--- Data under study ---
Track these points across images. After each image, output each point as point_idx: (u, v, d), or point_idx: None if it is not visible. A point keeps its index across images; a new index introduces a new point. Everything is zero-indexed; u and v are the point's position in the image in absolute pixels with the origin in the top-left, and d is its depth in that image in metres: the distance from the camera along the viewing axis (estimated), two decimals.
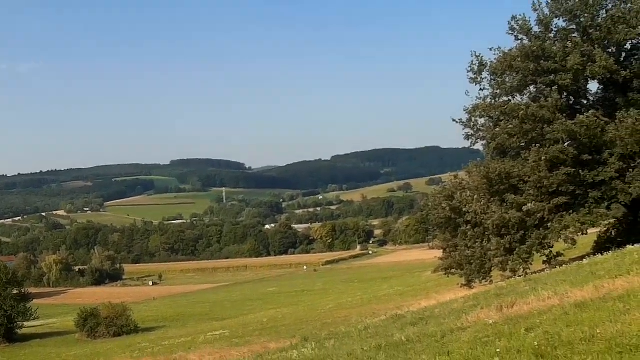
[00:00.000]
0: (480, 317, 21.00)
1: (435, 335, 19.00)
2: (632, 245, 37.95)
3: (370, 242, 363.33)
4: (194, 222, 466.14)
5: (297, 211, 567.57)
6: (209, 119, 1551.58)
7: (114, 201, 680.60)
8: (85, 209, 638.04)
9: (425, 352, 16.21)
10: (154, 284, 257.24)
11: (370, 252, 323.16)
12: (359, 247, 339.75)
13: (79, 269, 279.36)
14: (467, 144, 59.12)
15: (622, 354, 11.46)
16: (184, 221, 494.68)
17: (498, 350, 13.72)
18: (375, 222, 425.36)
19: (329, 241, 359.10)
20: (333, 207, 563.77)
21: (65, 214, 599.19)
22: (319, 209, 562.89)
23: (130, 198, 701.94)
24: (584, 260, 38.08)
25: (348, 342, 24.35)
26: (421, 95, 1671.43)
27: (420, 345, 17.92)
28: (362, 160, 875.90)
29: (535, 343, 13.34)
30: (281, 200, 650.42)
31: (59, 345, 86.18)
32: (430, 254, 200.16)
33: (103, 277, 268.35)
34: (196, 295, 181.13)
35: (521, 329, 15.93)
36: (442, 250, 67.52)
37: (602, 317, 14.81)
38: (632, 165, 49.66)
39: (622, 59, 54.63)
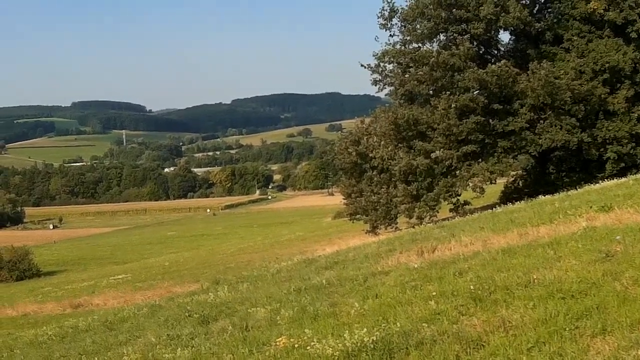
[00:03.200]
---
Problem to work on
Leaving the pictures aside, output each entry above exactly as written.

Output of the task
Track these points across images. After each image, output each point as point_idx: (u, v, d), or point_idx: None if it is not visible. A point keeps its index across images; a new index introduces a new point. Everything is zero-indexed; u and v are the point's position in the image in absolute pixels with the origin in the top-left, and d is its depth in that image in metres: the distance from the camera along the viewing axis (estimated), two decimals.
[00:00.000]
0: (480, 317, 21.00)
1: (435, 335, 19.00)
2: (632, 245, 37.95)
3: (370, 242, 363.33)
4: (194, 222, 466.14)
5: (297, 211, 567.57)
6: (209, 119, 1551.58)
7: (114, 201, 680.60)
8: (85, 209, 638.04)
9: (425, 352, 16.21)
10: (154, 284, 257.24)
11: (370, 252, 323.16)
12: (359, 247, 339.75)
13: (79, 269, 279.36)
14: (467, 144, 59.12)
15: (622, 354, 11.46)
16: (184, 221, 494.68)
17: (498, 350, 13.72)
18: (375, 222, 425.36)
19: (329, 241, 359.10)
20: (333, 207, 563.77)
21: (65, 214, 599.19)
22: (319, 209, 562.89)
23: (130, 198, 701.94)
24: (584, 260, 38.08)
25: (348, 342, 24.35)
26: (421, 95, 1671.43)
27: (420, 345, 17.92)
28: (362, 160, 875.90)
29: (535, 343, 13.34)
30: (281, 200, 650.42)
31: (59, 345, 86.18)
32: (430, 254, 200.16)
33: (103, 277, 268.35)
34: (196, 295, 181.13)
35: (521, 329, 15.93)
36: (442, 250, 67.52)
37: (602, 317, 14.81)
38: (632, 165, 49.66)
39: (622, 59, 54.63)
[00:03.200]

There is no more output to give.